On 14 July FCA CEO Nikhil Rathi gave a speech at the Peterson Institute for International Economics, setting out a helpful overview of the FCA’s intended future approach to its aspects of its regulatory responsibilities. In addition to emphasising cross-border co-operation, Mr Rathi elaborated the following focus areas:

  1. The Regulatory Landscape: Mr Rathi suggested that the FCA may diverge from the EU’s regulatory landscape to, among other things, bolster global reach of the UK’s wholesale markets.

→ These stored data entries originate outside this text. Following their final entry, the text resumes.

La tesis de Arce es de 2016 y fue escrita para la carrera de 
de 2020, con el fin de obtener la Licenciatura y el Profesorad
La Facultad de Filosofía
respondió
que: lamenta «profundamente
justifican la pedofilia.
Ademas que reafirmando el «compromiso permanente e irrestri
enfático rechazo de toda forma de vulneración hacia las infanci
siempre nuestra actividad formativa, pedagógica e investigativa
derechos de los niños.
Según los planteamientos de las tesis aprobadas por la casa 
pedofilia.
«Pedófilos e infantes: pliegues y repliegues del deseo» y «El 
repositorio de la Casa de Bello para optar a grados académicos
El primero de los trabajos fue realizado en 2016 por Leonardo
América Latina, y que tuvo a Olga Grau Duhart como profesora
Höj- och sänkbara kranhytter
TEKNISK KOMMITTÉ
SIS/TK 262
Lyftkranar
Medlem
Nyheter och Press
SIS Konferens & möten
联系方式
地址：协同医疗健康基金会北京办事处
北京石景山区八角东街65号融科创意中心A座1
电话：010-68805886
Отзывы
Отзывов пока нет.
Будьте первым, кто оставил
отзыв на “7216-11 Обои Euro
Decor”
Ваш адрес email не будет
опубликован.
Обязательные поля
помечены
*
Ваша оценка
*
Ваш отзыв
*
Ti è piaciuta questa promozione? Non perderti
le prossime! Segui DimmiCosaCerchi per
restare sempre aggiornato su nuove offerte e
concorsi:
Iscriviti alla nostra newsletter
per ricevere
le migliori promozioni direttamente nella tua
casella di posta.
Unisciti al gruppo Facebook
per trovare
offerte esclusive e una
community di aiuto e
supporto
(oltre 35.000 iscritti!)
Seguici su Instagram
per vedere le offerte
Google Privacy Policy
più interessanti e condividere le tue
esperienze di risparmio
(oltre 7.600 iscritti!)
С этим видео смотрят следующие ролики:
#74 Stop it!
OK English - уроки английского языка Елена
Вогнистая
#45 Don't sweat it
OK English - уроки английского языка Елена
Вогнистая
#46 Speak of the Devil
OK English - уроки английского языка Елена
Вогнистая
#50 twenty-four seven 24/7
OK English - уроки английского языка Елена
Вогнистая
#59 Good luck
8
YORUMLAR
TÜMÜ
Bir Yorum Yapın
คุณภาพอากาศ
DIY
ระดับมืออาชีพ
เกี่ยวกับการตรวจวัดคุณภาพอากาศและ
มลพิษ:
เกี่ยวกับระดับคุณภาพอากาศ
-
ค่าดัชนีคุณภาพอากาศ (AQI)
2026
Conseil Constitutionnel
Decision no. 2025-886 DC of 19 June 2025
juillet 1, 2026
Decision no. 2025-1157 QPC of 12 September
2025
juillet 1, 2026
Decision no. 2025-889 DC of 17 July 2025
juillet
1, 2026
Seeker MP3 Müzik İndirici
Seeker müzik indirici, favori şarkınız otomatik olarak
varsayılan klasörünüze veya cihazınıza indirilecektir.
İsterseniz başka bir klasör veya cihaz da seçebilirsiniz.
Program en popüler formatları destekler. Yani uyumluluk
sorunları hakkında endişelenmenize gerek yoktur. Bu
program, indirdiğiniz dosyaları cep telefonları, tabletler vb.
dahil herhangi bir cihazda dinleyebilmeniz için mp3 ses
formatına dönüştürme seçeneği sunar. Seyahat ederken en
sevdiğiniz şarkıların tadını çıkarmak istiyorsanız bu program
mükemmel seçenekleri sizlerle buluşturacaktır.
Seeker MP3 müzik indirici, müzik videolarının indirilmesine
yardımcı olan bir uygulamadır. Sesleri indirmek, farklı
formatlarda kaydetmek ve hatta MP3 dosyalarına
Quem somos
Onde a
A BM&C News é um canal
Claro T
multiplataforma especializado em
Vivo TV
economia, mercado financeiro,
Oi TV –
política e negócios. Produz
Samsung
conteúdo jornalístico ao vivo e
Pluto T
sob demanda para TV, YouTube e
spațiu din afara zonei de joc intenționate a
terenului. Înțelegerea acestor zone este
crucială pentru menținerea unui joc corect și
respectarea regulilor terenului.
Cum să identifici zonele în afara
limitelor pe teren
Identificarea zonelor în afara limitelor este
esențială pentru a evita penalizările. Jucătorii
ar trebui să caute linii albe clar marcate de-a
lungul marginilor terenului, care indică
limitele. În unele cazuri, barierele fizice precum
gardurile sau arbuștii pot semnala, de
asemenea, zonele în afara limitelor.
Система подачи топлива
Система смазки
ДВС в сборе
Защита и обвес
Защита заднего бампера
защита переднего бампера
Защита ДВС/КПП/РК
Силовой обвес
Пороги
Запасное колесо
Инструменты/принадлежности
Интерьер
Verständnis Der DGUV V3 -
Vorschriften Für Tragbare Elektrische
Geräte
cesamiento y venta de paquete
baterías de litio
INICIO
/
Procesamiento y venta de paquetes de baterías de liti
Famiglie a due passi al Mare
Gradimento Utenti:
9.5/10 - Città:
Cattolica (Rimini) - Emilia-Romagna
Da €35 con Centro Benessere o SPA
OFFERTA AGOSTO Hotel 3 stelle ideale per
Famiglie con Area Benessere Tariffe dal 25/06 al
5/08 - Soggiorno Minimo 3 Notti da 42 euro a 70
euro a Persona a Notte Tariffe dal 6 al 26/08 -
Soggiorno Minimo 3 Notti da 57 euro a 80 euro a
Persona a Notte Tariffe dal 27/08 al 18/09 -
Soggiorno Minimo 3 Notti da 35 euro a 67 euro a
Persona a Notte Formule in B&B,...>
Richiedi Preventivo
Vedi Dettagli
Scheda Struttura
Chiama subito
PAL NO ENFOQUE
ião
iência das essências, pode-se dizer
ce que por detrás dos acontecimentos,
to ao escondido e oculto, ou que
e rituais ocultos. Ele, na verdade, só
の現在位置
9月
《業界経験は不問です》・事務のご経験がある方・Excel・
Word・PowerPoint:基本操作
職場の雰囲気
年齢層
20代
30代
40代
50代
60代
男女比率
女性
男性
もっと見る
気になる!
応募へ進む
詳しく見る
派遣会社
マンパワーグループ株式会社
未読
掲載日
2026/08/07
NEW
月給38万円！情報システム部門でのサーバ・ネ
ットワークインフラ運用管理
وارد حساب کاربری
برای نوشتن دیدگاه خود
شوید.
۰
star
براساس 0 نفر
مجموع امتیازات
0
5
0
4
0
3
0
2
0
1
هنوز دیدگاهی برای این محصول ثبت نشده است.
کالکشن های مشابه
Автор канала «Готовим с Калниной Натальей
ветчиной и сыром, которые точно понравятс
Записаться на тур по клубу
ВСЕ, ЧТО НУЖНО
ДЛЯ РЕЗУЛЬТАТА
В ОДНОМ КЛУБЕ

  • Proactive Approach: The FCA will pursue a more proactive approach. Apparently the FCA have been re-designing their “operational platform” to “address the threats, mitigate the shocks, and embrace opportunities [and] [n]ot just address issues after significant harm or risk has become embedded.” Mr Rathi highlighted that where the FCA does not have the necessary powers, they are using their influence and other means to affect change, including securing agreement from Google, which would stop non-FCA verified firms from advertising financial products on its platforms.
  • Technology: The use and regulation of technology will be a key focus. Mr Rathi confirmed that the FCA had already (a) moved some of its core systems to the cloud enabling the transfer to a new regulatory data platform; (b) developed an automated tool to test firms’ systems and assess their ability to identify sanctioned entities effectively, and (c) automatically scans 100,000 websites daily for fraudulent or scam activity. As to regulation of technology, the FCA is part of the Digital Regulation Cooperation Forum, who are working on a new approach to digital regulation. The FCA will also be publishing a discussion paper with the Bank of England setting out potential new measures to address systemic issues with the resilience of services provided by a small number of critical third parties, including cloud providers.
  • Crypto: The FCA will be deepening ties on financial innovation with the US, and has already exchanged views on crypto-asset regulation and market developments, including on stablecoins and the exploration of central bank digital currencies. The UK, along with the US and Singapore also announced the launch of the International Organisation of Securities Commissions (“IOSCO”) taskforce on decentralised finance and crypto market integrity risks.
  • ESG Regulation: The FCA will be supporting the case for regulating ESG data and ratings. Having published a response to ESG integration in capital markets, it will soon release its Sustainability Disclosure Requirements.
  • Diversity and Inclusion: The FCA has introduced rules for listed companies requiring declarations of diversity metrics against common targets on a “comply or explain” basis. This includes that at least 40% of the members of boards are women, at least one of the senior board positions is a woman and at least one member of the board is from a non-white, minority ethnic background. Mr Rathi confirmed that the FCA considers diversity a regulatory issue, and will be considering where additional regulatory intervention is required.
  • Consumer Protection: The FCA’s new consumer duty (covered in our recent blog) will ensure that all firms take account of the actual impact of their services and product suitability on consumers. The consumer duty is focused predominantly on four outcomes, being that: (a) products and services must be fit for purpose, and be designed to meet consumers’ needs; (b) consumers must receive fair value; (c) communications must support and enable consumers to make informed decisions; and (d) a level of support is provided that meets consumers’ needs throughout their relationship with the firm. The Consumer duty will be phased in from July 2023.

Ashley Alder, the current CEO of the Hong Kong Securities and Futures Commission and Chair of the IOSCO Board, will be joining the FCA as its new Chairman in January 2023 and will no doubt have a significant role to play in driving forward aspects of this future regulatory agenda.